Hello. I’m not sure this is a desired behaviour or if there is any way to change it. I am trying to use less text styles in my documents, since options such as colour, underline, and alignment can be overridden.

However, whenever I edit something in these styles and they are updated from the library, all the texts that use that style have their overrides reset. Is there any way around in that doesn’t involve creating variants of each text style?

Hi Camila, this is the expected behavior and it helps keep consistency with the library when you make changes: all layers or symbols that use the updated text styles will be updated too.

But I see your point, you want to have less styles but then updating the library erases any changes you made to help reduce the number of styles.

One way around it could be to detaching layers with out of sync styles before updating the library; and then decide whether those changes will likely be reused in the future and create a new style from them or if it was just a one off change and the layer can remain detached.

Hey, Camila,

Is your problem related to the fact that text styles must also always contain the corresponding colour in Sketch? This is a very annoying problem in Sketch that we Sketch users have been facing for years… Without a solution.

My workaround for this is this: wherever you use text layers based on text styles and want to assign the colour, do NOT assign it to the text, but group the text layer and assign a tint to the group. Then the colours will be preserved even if you change the underlying text style.

Unfortunately, the developers cannot read the colour of the text coloured in this way in the Inspect mode of the web app.

For other variants bold, italic … I unfortunately don’t have a workaround. For that you have to create individual text styles.

PLEASE Sketch-Team please remove the link between text styles and text colour.

Hi @Xhaust , this topic has definitely been discussed: how to improve text styles to allow flexibility when needed but also help enforce consistency for scenarios / teams that require them. I’ll share this one with the team too.

1 Like

Hi @dfmedrano, when thinking of text styles and how they are implemented in stylesheets, we hardly define all the aspects of the text the way Sketch defines styles. A H1 CSS style will hardly ever define the colour or orientation of the text, as these are specific on the use context.

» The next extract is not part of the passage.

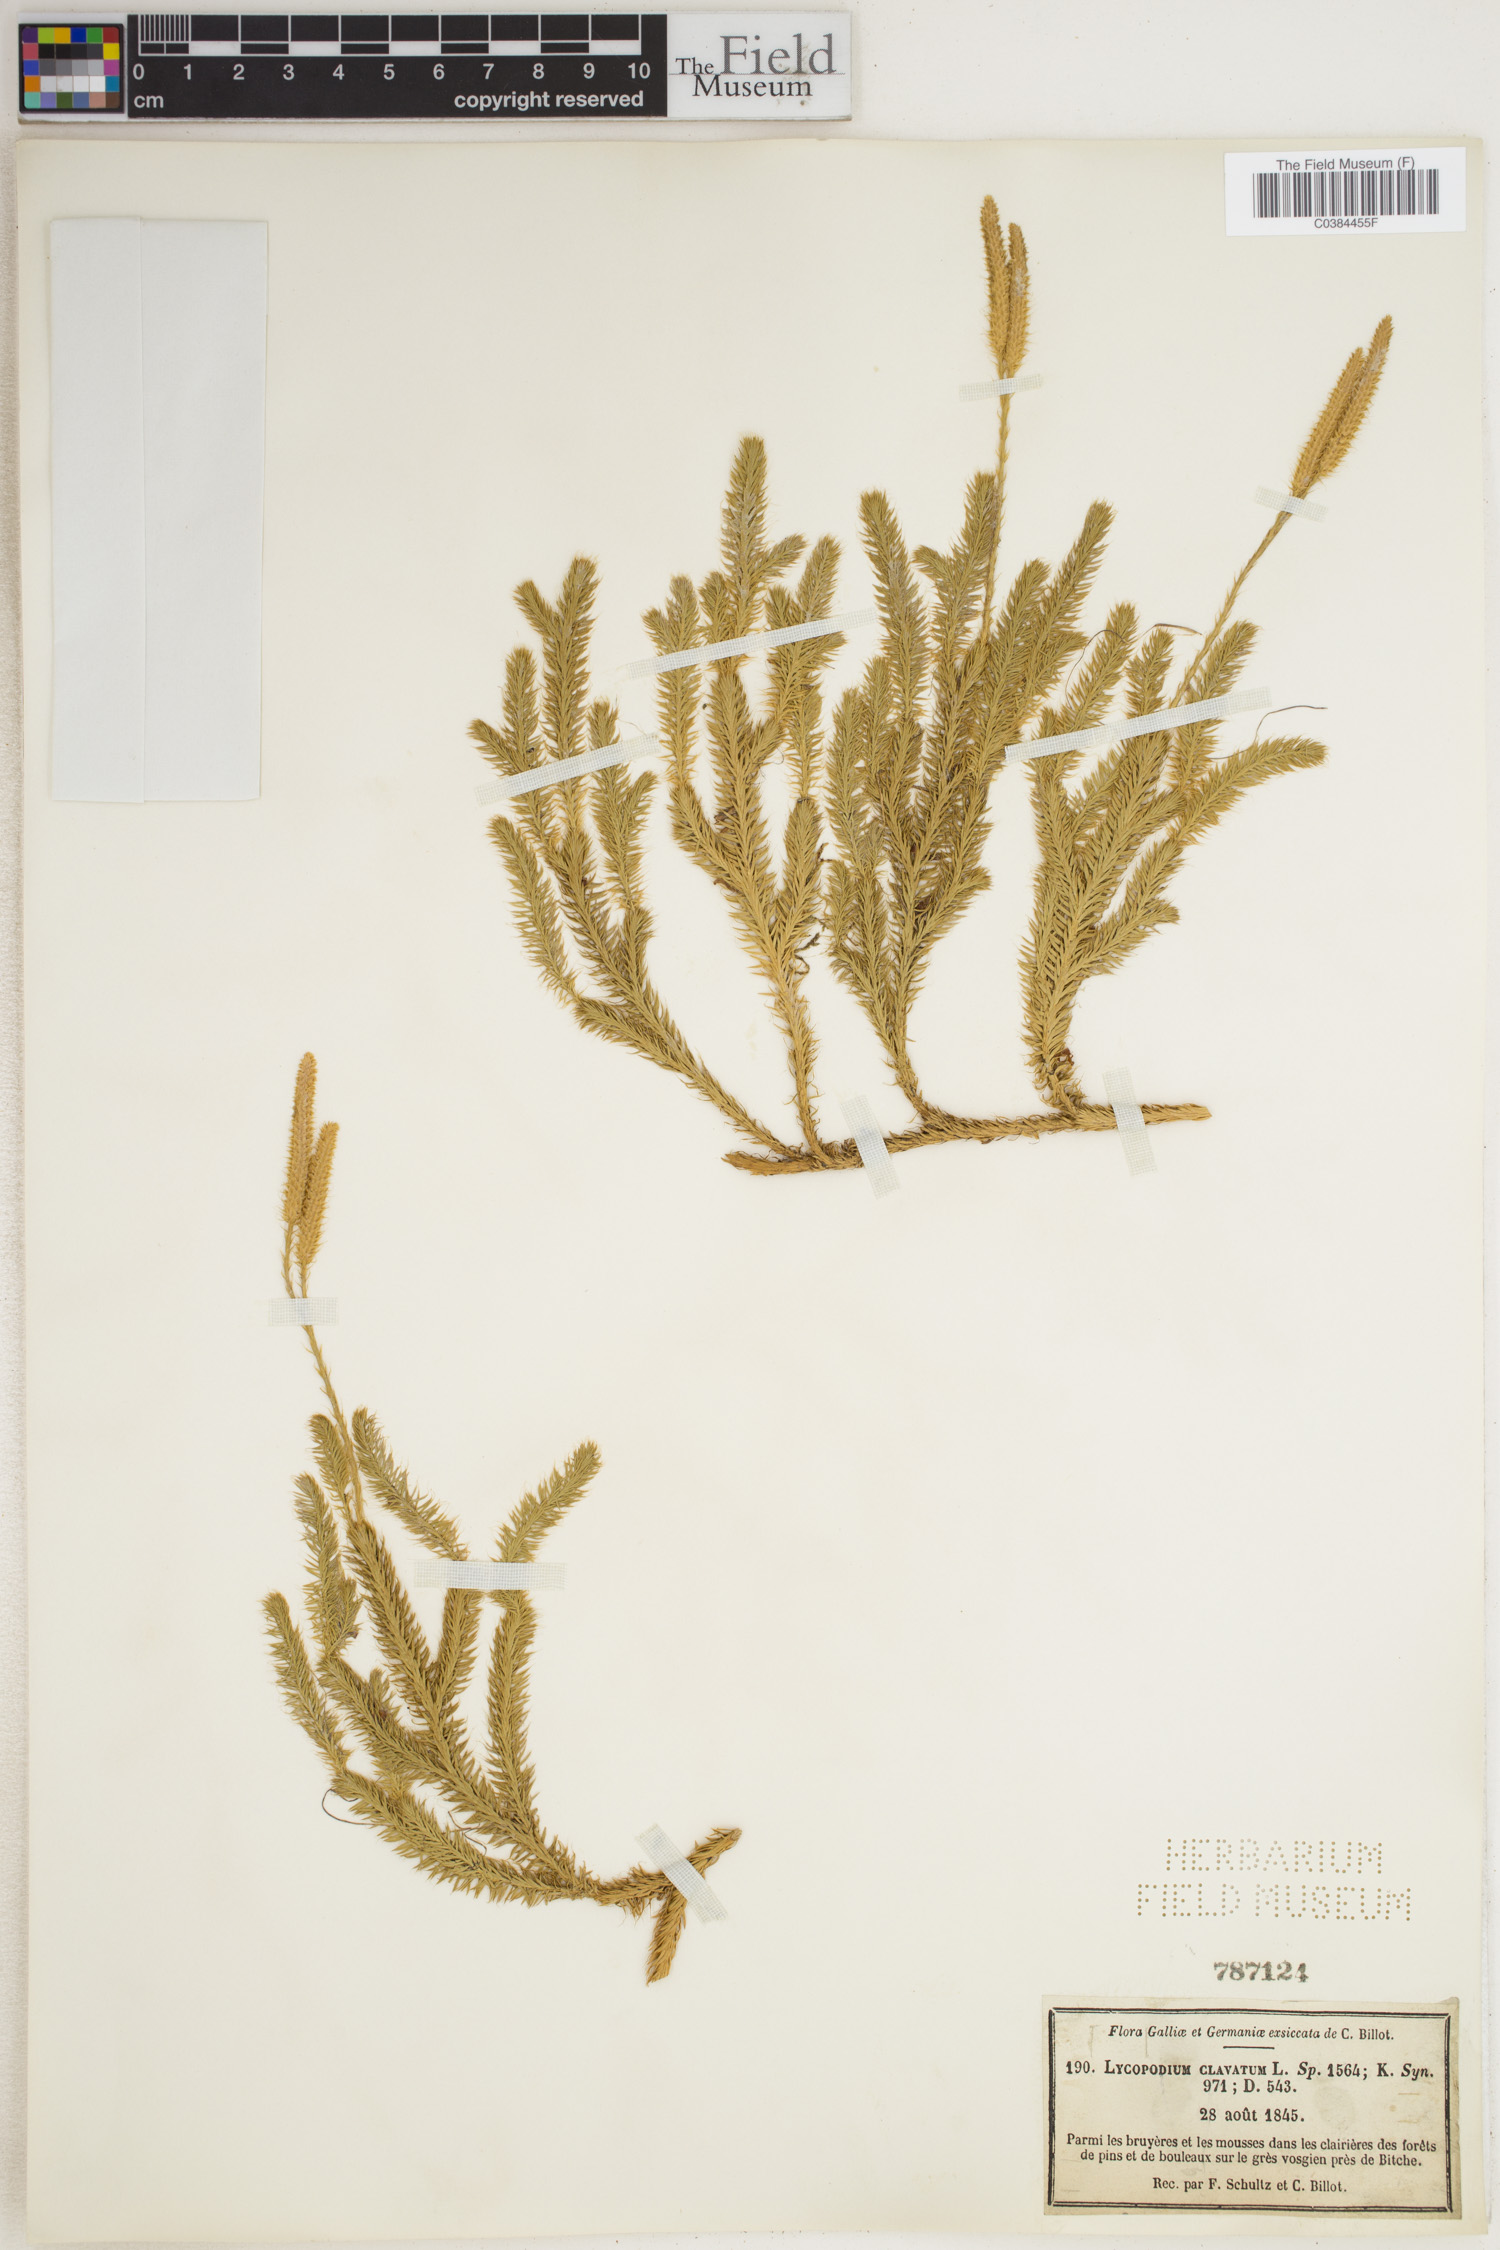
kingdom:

Personally, my biggest issue with this is the orientation of the texts. I understand underline being reset, I don’t think styles shouldn’t carry over colour, but this is a discussion on another thread.

Having a variable for each text orientation (left, center, right), multiplied by colour (primary, secondary, disabled, white), creates so way too many different styles. A single H1 would have 12 different styles. And then multiply it with headers from H1 to H6, subtitles, body, labels, inputs, buttons, links, table texts, and many other elements which will contain 12 styles each.

Detaching the text means any global change in the design, or in my case, whenever we duplicate the library for a new project with a different font-family, means the unattached text in the design will have to be hand-picked and changed manually.

Sketch has the feature which allows users to enable/disable overrides from symbols. I’d like to see an option that specifies which text characteristics are carried over in the style, so the user can make these the decision of forgoing the current strict consistency for a flexibility that is closer to the actual implementation of text styles.

3 Likes

Hi @Camila, thanks for sharing the context! Indeed, CSS works quite differently from text styles, and thinking about it, perhaps it’s not necessary to map text styles to CSS, because they work quite different and CSS allows you to build all you need from a few basic blocks and reuse them through inheritance.

So I’m thinking that, strictly for CSS, there’s no need to read the whole list of styles, but just extract these specs independently, that is, they don’t need to be extracted from a long list of text styles, CSS rules can be built from these specifications:

  • Font
  • List of weights
  • List of sizes
  • Text decoration

Now color, that can be extracted from color variables, as isolated components, and those can be defined, used and inherited in CSS.

Alignment for example, can be implemented as a modifier class that does just that one thing text-align:value; and you can add it to a text HTML tag only when necessary.

With these building blocks, all the rules that will target text selectors can be created. Of course, when using Sketch there’s still the issue of having more styles than we want, just to make sure we can keep it consistent, and in this matter we do want to improve and support better flexibility and consistency when using text styles.